I often hear laments that today’s children simply do not possess critical thinking skills — therefore the skills should be taught. One more thing to stuff into their curriculum. But an over-stuffed curriculum is one of the factors contributing to poor thinking skills. Too often children are considered “blank slates” upon which the education system tries to write its own story. Kids are not blank slates.

Having worked with young children for many years, I and any observant teacher can tell you, the young ones come with an abundance of desires, thoughts, feelings, judgments. In particular, an inner sense of “what’s right.” We need to run with that. Acknowledge it, and help the kids use their judgment to make sense of their world and themselves. So many skills to develop and fascinating facts to learn — and how to distinguish facts from fiction. They can do it, and they need to know they can do it.

To think of our high school graduates as nothing more than the curriculum that has been fed them is insulting. For example, New Mexico education officials are now seeking public comment on how to overhaul the social studies curriculum. Right. As if kids believed what was being taught in the first place. For students lucky enough to have remained in touch with their inner gauge of what makes sense, much of social studies will always remain arbitrary — what was taught in the past, and any new “set of facts” and prioritizing that adults in power will impose upon them.

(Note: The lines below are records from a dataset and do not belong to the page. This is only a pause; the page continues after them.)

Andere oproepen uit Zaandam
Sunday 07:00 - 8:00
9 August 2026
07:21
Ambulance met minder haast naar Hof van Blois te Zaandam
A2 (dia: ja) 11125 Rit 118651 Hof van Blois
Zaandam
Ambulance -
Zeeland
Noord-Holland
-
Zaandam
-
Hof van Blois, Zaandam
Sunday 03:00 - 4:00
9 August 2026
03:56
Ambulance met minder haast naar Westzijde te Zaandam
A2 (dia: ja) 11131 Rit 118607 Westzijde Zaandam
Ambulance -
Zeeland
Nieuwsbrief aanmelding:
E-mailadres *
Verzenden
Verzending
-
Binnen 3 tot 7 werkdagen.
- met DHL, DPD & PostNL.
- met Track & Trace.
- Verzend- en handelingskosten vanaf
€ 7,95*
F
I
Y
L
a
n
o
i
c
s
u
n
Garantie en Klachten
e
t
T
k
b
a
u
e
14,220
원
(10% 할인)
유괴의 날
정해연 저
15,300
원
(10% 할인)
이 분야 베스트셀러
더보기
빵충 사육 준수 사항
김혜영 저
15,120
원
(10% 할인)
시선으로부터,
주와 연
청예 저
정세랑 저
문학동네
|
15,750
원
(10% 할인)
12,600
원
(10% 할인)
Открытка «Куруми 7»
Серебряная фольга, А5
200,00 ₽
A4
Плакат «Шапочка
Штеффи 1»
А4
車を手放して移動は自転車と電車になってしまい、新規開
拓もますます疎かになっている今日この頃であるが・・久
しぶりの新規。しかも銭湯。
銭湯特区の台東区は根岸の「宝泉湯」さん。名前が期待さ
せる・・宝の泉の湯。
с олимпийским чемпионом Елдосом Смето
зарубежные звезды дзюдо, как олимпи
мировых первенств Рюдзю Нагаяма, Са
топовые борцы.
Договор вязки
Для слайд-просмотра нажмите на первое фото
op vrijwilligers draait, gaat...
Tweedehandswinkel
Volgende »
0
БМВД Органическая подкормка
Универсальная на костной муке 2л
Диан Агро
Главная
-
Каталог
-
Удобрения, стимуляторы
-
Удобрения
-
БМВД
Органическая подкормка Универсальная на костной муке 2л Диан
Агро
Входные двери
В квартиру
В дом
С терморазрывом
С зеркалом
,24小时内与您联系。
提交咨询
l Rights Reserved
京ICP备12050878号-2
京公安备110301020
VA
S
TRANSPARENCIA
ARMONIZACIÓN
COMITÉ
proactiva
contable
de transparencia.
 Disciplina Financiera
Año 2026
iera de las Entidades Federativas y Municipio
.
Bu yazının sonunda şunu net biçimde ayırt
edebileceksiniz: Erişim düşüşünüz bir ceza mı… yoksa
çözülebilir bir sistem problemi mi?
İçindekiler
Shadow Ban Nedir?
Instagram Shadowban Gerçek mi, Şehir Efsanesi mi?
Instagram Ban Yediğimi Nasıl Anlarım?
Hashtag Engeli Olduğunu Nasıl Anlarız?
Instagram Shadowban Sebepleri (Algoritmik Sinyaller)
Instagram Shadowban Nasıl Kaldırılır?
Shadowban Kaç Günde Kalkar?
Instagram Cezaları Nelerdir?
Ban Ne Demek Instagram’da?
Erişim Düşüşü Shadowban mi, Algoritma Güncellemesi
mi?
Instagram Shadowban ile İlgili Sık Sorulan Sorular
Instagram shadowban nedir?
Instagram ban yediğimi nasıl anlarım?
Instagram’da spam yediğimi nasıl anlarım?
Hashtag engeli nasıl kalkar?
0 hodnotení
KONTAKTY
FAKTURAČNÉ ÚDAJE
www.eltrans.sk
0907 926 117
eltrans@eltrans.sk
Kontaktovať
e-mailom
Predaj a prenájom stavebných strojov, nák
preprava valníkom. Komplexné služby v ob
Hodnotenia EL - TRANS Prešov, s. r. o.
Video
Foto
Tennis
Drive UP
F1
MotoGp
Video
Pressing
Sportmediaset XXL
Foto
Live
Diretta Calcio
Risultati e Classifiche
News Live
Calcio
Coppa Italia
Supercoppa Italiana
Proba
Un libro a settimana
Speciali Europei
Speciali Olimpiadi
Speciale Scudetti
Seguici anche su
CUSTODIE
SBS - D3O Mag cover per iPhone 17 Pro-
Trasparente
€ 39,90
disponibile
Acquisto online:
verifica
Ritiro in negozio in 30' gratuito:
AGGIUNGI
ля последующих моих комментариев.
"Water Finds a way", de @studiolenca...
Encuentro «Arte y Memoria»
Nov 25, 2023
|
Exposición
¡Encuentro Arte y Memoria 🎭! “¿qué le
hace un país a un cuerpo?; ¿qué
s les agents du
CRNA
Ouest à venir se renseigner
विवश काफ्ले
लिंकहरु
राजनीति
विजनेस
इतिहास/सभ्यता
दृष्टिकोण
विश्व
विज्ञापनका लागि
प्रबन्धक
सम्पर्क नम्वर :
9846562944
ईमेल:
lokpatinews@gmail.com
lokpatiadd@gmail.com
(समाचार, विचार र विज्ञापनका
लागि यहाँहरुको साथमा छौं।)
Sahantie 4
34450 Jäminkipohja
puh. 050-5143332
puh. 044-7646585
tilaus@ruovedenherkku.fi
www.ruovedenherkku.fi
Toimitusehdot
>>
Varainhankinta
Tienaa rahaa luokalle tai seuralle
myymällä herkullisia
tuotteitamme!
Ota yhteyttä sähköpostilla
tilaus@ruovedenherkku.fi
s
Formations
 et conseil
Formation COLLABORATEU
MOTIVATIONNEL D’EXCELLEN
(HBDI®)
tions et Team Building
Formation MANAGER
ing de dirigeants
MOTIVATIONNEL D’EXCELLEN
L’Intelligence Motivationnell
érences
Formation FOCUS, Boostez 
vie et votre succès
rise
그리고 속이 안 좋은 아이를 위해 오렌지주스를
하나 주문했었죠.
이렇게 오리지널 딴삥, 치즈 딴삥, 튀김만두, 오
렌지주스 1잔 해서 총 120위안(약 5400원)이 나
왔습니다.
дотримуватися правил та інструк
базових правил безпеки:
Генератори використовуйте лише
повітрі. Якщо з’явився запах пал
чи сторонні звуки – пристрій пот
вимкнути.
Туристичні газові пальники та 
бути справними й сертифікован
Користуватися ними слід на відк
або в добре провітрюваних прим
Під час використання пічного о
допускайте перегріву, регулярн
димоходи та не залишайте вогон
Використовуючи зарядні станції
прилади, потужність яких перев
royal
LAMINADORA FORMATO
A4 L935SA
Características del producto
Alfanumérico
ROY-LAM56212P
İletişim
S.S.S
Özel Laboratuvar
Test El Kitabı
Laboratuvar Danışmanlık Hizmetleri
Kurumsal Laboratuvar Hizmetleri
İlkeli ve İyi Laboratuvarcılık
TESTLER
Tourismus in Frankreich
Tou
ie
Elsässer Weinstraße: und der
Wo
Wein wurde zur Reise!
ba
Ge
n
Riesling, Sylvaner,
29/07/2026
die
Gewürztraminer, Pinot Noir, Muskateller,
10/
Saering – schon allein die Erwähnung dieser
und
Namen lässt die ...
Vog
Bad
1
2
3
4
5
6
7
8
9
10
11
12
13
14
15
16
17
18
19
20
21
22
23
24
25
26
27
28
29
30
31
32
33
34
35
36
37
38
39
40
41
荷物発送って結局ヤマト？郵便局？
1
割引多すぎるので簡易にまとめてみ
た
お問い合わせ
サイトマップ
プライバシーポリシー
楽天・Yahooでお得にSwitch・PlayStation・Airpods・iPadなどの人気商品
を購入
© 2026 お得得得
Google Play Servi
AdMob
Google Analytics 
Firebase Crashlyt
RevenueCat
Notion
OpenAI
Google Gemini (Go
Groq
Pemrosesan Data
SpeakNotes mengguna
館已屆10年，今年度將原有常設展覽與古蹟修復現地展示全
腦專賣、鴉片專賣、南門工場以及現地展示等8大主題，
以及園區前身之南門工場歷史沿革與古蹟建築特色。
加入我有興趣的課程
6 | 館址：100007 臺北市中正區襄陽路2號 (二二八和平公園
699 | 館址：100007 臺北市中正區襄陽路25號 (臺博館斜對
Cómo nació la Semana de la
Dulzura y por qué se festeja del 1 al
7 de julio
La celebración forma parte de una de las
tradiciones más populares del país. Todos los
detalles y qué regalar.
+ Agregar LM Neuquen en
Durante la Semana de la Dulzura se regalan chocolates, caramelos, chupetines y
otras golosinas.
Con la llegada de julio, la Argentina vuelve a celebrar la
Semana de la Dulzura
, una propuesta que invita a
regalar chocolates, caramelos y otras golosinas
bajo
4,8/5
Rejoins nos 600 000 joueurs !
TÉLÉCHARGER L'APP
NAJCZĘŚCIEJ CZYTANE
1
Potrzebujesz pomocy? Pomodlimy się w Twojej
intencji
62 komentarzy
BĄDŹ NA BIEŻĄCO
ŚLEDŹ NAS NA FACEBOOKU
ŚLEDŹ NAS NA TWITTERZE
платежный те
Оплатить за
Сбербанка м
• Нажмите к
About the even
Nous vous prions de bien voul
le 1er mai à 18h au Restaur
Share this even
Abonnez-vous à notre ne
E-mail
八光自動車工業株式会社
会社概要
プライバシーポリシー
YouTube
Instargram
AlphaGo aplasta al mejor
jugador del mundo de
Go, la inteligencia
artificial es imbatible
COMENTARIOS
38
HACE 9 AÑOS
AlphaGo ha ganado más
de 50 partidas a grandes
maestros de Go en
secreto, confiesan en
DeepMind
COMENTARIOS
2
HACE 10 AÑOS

From early elementary school onward, many children have been forced to “blank themselves out” and mindlessly accept what teachers tell them, both text and subtext. They are rewarded when they do it and called good students. So what do they “learn?” To become hypocrites? To believe that mindlessly accepting what’s presented really does make them good students, or worse, good people?

Then they grow into adults without critical thinking ability, and with the resentments and poor judgment that accompany that.

The solution is not to add on mandatory courses in how to think critically, having squashed children’s ability to do so, but to not squash their budding ability in the first place. On all levels when adults are deciding children’s lives, to keep in mind and respect that they are more than blank slates, and that they are engaged in many different kinds of learning.